Анализируя участие простых людей, особенно крестьян, в политическом процессе З.А. Чеканцева подвергает ревизии сложившийся историографический стереотип о неспособности низов на самостоятельное политическое мышление. Так, при исследовании народного протеста, обнаруживается, что соприкосновение двух «политических уровней» – «большой политики» и народной квазиполитики «не сопровождалось вербальной формулировкой программы протестующей толпы» (с. 161). Но различные формы протестного или бунтовщического поведения, будучи связаны с динамикой внутриполитических событий, выявляли умонастроения простых людей. Наиболее прозрачно наличие политического компонента в этих умонастроениях, как представляется, видно в изменении отношения к королю. Глубоко укорененная в бессознательном идентификация с его фигурой претерпевает эрозию. Автор выявляет мутации образа короля-отца от верховного справедливого суверена к двойственному, не вербализированному образу, где нелояльность фигуре монарха проявлялась в солидарности к опальным парламентариям (в Ренне, Дижоне, Тулузе, Гренобле, По и ряде других городов летом 1788 г.), и, наконец, девальвации образа в открытых нападках в многочисленных бунтовщических плакатах, поругании самыми разными способами статуй короля, вплоть до открытых оскорблений короля как хлебного торговца (С. 166-169).

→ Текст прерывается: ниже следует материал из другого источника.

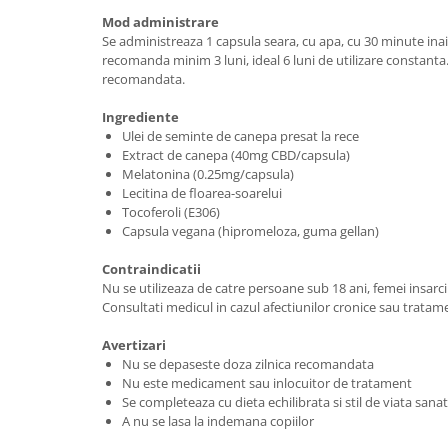
Mod administrare
Se administreaza 1 capsula seara, cu apa, cu 30 minute in
recomanda minim 3 luni, ideal 6 luni de utilizare constanta
recomandata.
Ingrediente
Ulei de seminte de canepa presat la rece
Extract de canepa (40mg CBD/capsula)
Melatonina (0.25mg/capsula)
Lecitina de floarea-soarelui
Tocoferoli (E306)
Capsula vegana (hipromeloza, guma gellan)
Contraindicatii
Nu se utilizeaza de catre persoane sub 18 ani, femei insarc
Consultati medicul in cazul afectiunilor cronice sau trat
Avertizari
Nu se depaseste doza zilnica recomandata
Nu este medicament sau inlocuitor de tratament
Se completeaza cu dieta echilibrata si stil de viata sana
A nu se lasa la indemana copiilor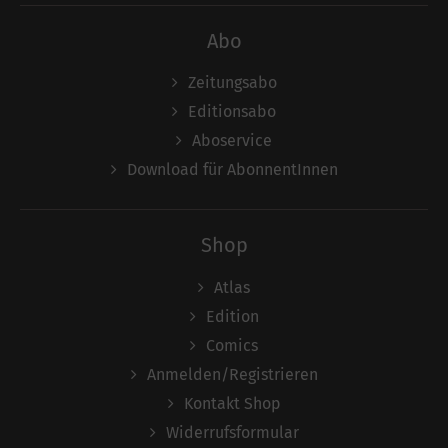
Abo
Zeitungsabo
Editionsabo
Aboservice
Download für AbonnentInnen
Shop
Atlas
Edition
Comics
Anmelden/Registrieren
Kontakt Shop
Widerrufsformular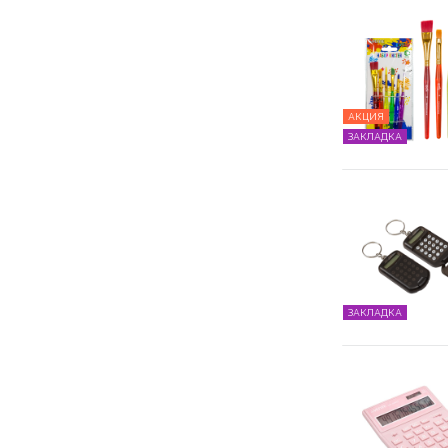
АКЦИЯ
ЗАКЛАДКА
ЗАКЛАДКА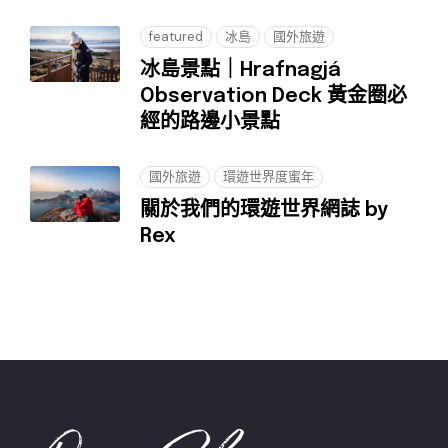
featured
冰島
國外旅遊
冰島景點｜Hrafnagjá
Observation Deck 黃金圈必
經的路邊小景點
國外旅遊
環遊世界度蜜年
關於我們的環遊世界網誌 by
Rex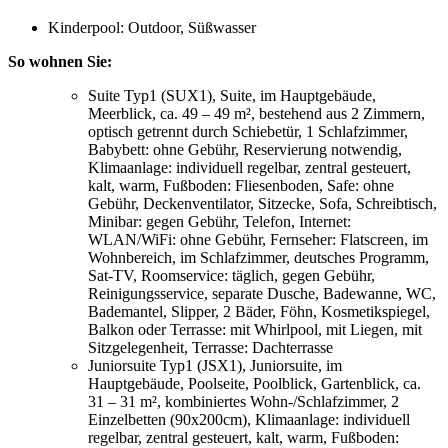
Kinderpool: Outdoor, Süßwasser
So wohnen Sie:
Suite Typ1 (SUX1), Suite, im Hauptgebäude,
Meerblick, ca. 49 – 49 m², bestehend aus 2 Zimmern,
optisch getrennt durch Schiebetür, 1 Schlafzimmer,
Babybett: ohne Gebühr, Reservierung notwendig,
Klimaanlage: individuell regelbar, zentral gesteuert,
kalt, warm, Fußboden: Fliesenboden, Safe: ohne
Gebühr, Deckenventilator, Sitzecke, Sofa, Schreibtisch,
Minibar: gegen Gebühr, Telefon, Internet:
WLAN/WiFi: ohne Gebühr, Fernseher: Flatscreen, im
Wohnbereich, im Schlafzimmer, deutsches Programm,
Sat-TV, Roomservice: täglich, gegen Gebühr,
Reinigungsservice, separate Dusche, Badewanne, WC,
Bademantel, Slipper, 2 Bäder, Föhn, Kosmetikspiegel,
Balkon oder Terrasse: mit Whirlpool, mit Liegen, mit
Sitzgelegenheit, Terrasse: Dachterrasse
Juniorsuite Typ1 (JSX1), Juniorsuite, im
Hauptgebäude, Poolseite, Poolblick, Gartenblick, ca.
31 – 31 m², kombiniertes Wohn-/Schlafzimmer, 2
Einzelbetten (90x200cm), Klimaanlage: individuell
regelbar, zentral gesteuert, kalt, warm, Fußboden:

Ж. Козел, одним из первых исследовал ритуал не как застывшую рутинизировавшуюся форму, но как эмоционально насыщенную форму диалога. Американский историк отмечал, что именно в критических условиях в силу открытости ритуала в момент осуществления интересов обыденной жизни его участников он способен рассказать многое об их сознании4. При этом он подчеркивал трансформацию ритуала или же его мультивалентные мутации в процессе исторической динамики как макро, так и микро исторического плана. По сути, в этом же регистре З.А. Чеканцева реконструирует логику ритуализованного отношения к королю, демонстрируя широкий диапазон методологически профессиональной работы с источниковой информацией.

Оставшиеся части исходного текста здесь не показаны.